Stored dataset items
_ _ _

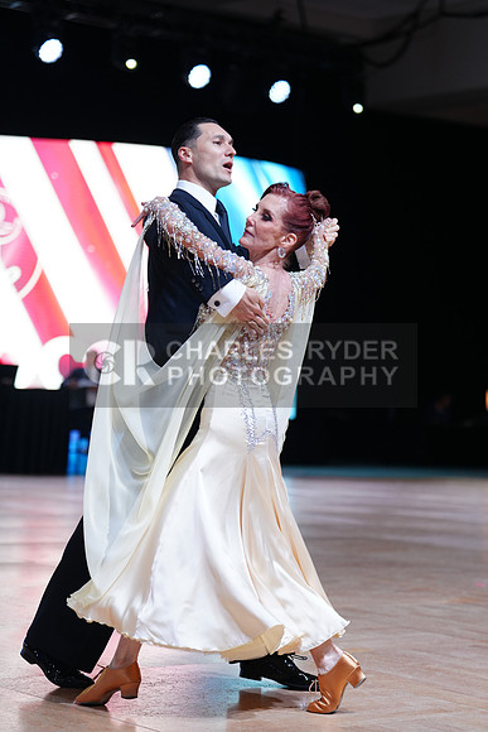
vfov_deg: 23.1
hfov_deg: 15.5
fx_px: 1788
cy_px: 366
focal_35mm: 88
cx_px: 244
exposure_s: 1/500
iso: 640
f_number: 2.8
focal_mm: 88
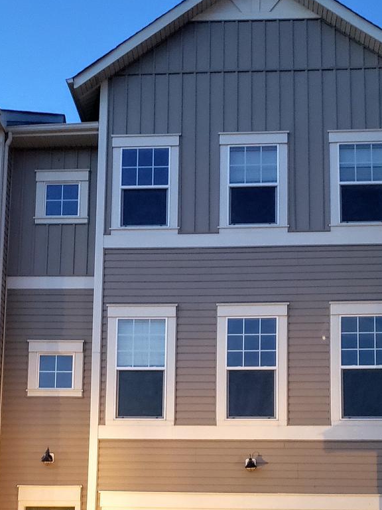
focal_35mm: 52
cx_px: 177
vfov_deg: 34.7
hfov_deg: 28.0
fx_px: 765
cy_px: 460
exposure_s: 1/10
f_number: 1.5
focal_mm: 4.3
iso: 640
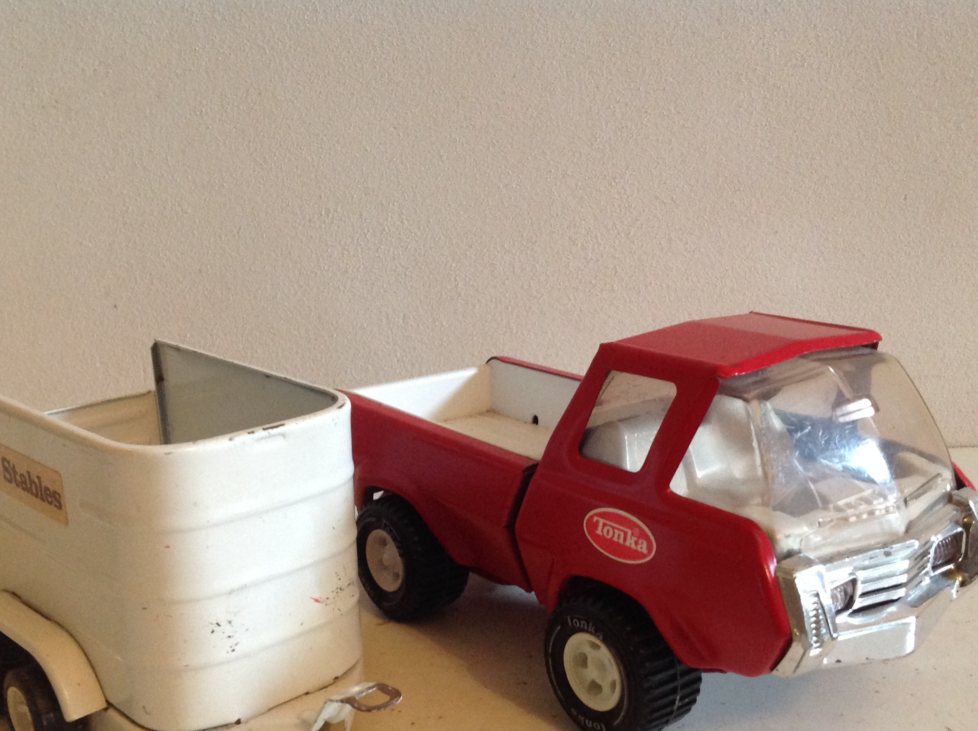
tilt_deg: -16.3
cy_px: 452
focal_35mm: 44
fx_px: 1241
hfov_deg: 43.0
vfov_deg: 32.7
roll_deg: +1.2
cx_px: 446
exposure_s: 1/15
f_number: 2.4
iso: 250
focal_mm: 4.28
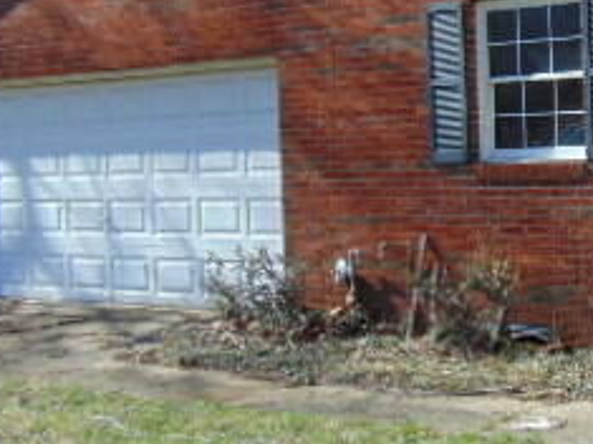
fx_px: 1164
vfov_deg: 21.5
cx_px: 568
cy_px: 149
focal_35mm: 68
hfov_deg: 27.2
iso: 80
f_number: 3
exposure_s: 1/800
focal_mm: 4.5
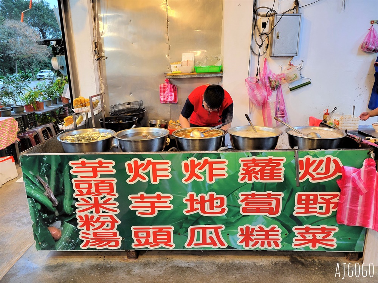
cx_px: 189
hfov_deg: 67.3
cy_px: 142
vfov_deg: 53.1
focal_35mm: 26
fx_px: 284
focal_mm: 5.4
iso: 250
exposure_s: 1/59
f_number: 1.8
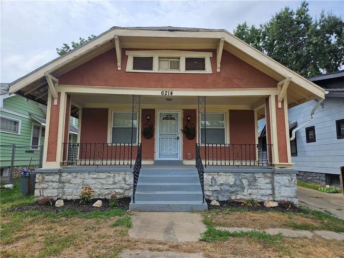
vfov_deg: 58.9
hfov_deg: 73.9
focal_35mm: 23
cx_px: 172
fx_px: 229
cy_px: 129
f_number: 1.8
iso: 25
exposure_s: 1/2327
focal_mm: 5.4
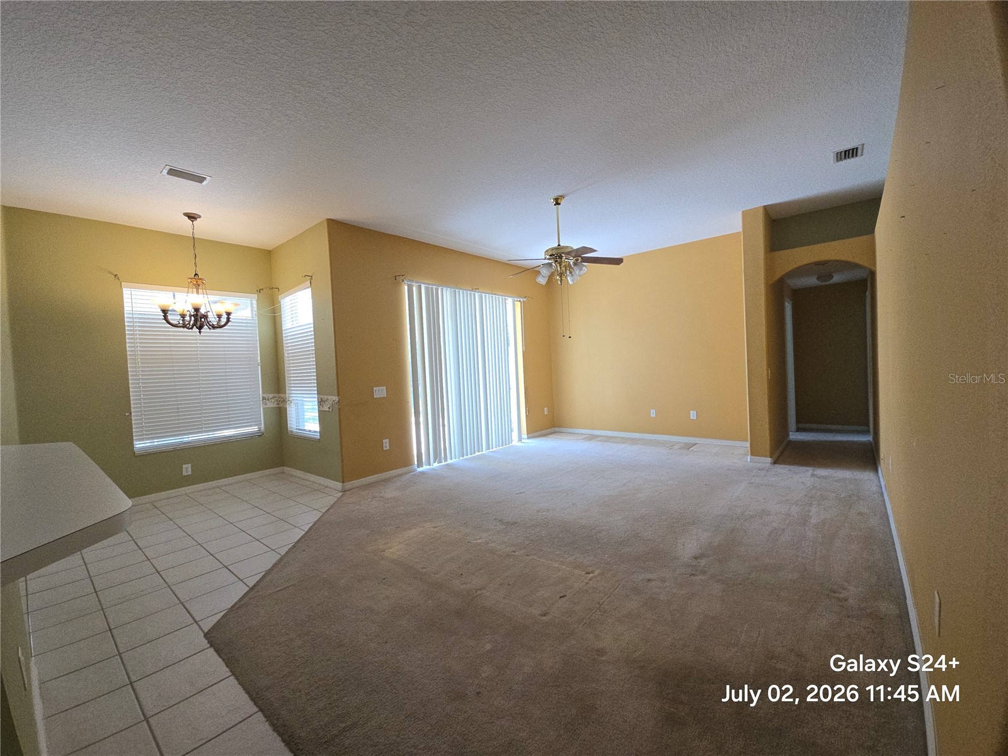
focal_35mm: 13
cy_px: 378
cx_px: 504
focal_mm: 2.2
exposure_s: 1/120
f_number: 2.2
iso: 80
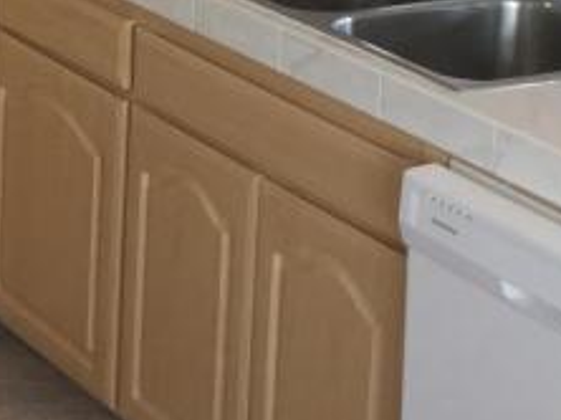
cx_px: -296
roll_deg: -0.9
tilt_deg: -12.5
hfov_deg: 13.0
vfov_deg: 10.1
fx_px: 2315
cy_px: -127
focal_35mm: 143
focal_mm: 3.3
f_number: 2.4
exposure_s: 1/60
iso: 32
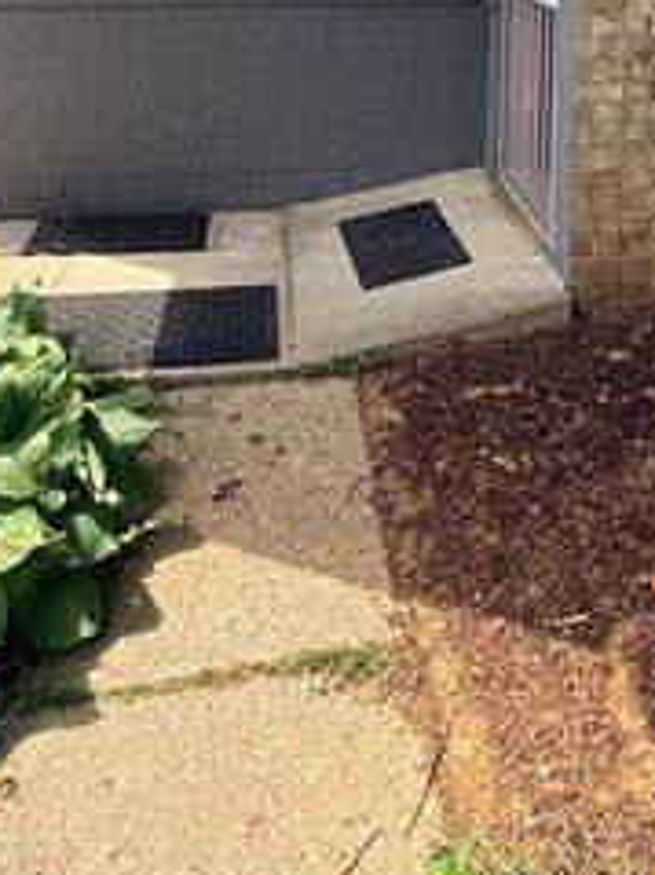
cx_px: 454
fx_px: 985
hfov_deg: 36.3
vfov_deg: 37.9
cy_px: -134
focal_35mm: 39
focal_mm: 2.22
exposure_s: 1/344
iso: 50
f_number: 2.2
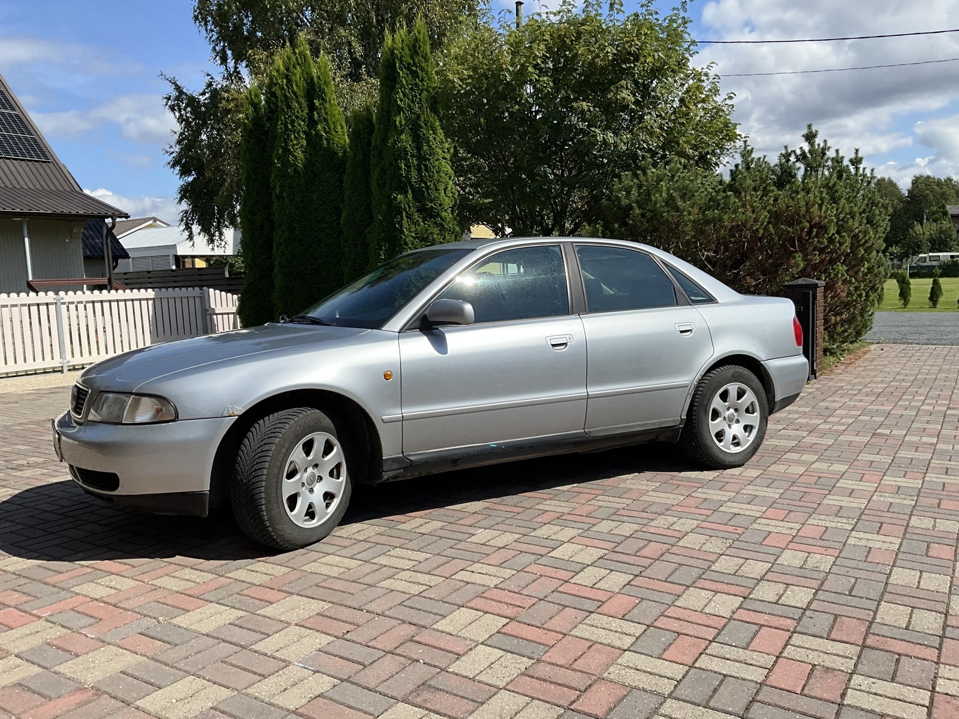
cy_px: 360
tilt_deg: -7.3
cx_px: 480
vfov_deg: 48.2
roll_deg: +3.3
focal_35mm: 29
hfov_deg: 61.7
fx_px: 803
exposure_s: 1/2538
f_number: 1.8
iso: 25
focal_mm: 3
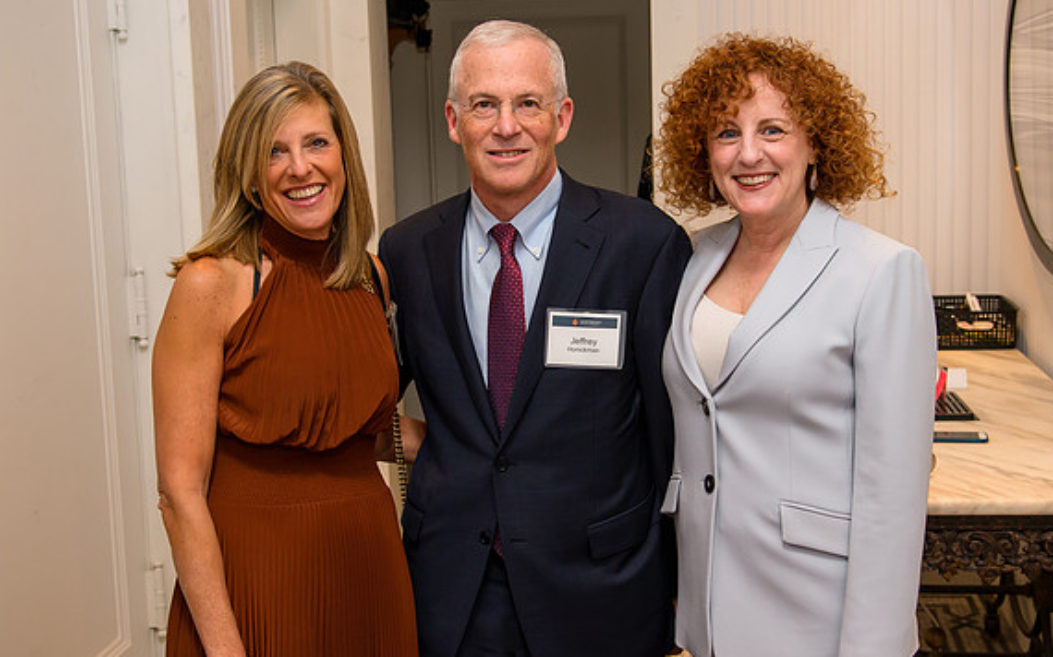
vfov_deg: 28.0
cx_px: 563
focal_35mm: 46
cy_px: 316
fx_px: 1320
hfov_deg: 43.5
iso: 800
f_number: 5.6
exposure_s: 1/125
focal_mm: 38
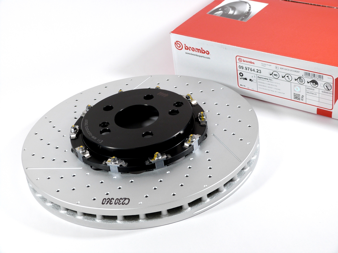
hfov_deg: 29.4
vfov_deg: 22.3
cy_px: 126
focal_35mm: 66
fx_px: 644
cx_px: 169
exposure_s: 1/160
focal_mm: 11.8
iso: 100
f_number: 4
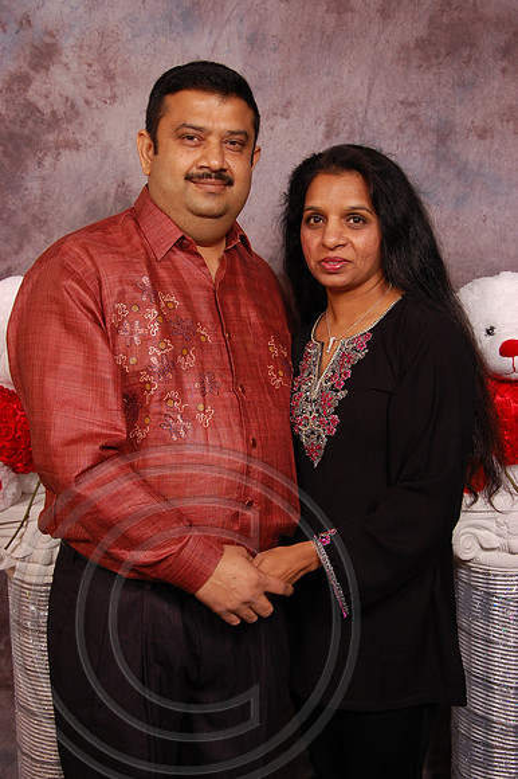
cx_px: 259
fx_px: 1134
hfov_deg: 25.7
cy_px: 390
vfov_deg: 37.9
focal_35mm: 52
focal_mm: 35
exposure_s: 1/200
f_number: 5.6
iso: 400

_ _ _

### ACTIVITY:
The task calls for all records to be set down precisely, excluding any images.

### RESULT:
vfov_deg: 23.1
hfov_deg: 15.5
fx_px: 1788
cy_px: 366
focal_35mm: 88
cx_px: 244
exposure_s: 1/500
iso: 640
f_number: 2.8
focal_mm: 88
focal_35mm: 52
cx_px: 177
vfov_deg: 34.7
hfov_deg: 28.0
fx_px: 765
cy_px: 460
exposure_s: 1/10
f_number: 1.5
focal_mm: 4.3
iso: 640
tilt_deg: -16.3
cy_px: 452
focal_35mm: 44
fx_px: 1241
hfov_deg: 43.0
vfov_deg: 32.7
roll_deg: +1.2
cx_px: 446
exposure_s: 1/15
f_number: 2.4
iso: 250
focal_mm: 4.28
fx_px: 1164
vfov_deg: 21.5
cx_px: 568
cy_px: 149
focal_35mm: 68
hfov_deg: 27.2
iso: 80
f_number: 3
exposure_s: 1/800
focal_mm: 4.5
cx_px: 189
hfov_deg: 67.3
cy_px: 142
vfov_deg: 53.1
focal_35mm: 26
fx_px: 284
focal_mm: 5.4
iso: 250
exposure_s: 1/59
f_number: 1.8
vfov_deg: 58.9
hfov_deg: 73.9
focal_35mm: 23
cx_px: 172
fx_px: 229
cy_px: 129
f_number: 1.8
iso: 25
exposure_s: 1/2327
focal_mm: 5.4
focal_35mm: 13
cy_px: 378
cx_px: 504
focal_mm: 2.2
exposure_s: 1/120
f_number: 2.2
iso: 80
cx_px: -296
roll_deg: -0.9
tilt_deg: -12.5
hfov_deg: 13.0
vfov_deg: 10.1
fx_px: 2315
cy_px: -127
focal_35mm: 143
focal_mm: 3.3
f_number: 2.4
exposure_s: 1/60
iso: 32
cx_px: 454
fx_px: 985
hfov_deg: 36.3
vfov_deg: 37.9
cy_px: -134
focal_35mm: 39
focal_mm: 2.22
exposure_s: 1/344
iso: 50
f_number: 2.2
cy_px: 360
tilt_deg: -7.3
cx_px: 480
vfov_deg: 48.2
roll_deg: +3.3
focal_35mm: 29
hfov_deg: 61.7
fx_px: 803
exposure_s: 1/2538
f_number: 1.8
iso: 25
focal_mm: 3
vfov_deg: 28.0
cx_px: 563
focal_35mm: 46
cy_px: 316
fx_px: 1320
hfov_deg: 43.5
iso: 800
f_number: 5.6
exposure_s: 1/125
focal_mm: 38
hfov_deg: 29.4
vfov_deg: 22.3
cy_px: 126
focal_35mm: 66
fx_px: 644
cx_px: 169
exposure_s: 1/160
focal_mm: 11.8
iso: 100
f_number: 4
cx_px: 259
fx_px: 1134
hfov_deg: 25.7
cy_px: 390
vfov_deg: 37.9
focal_35mm: 52
focal_mm: 35
exposure_s: 1/200
f_number: 5.6
iso: 400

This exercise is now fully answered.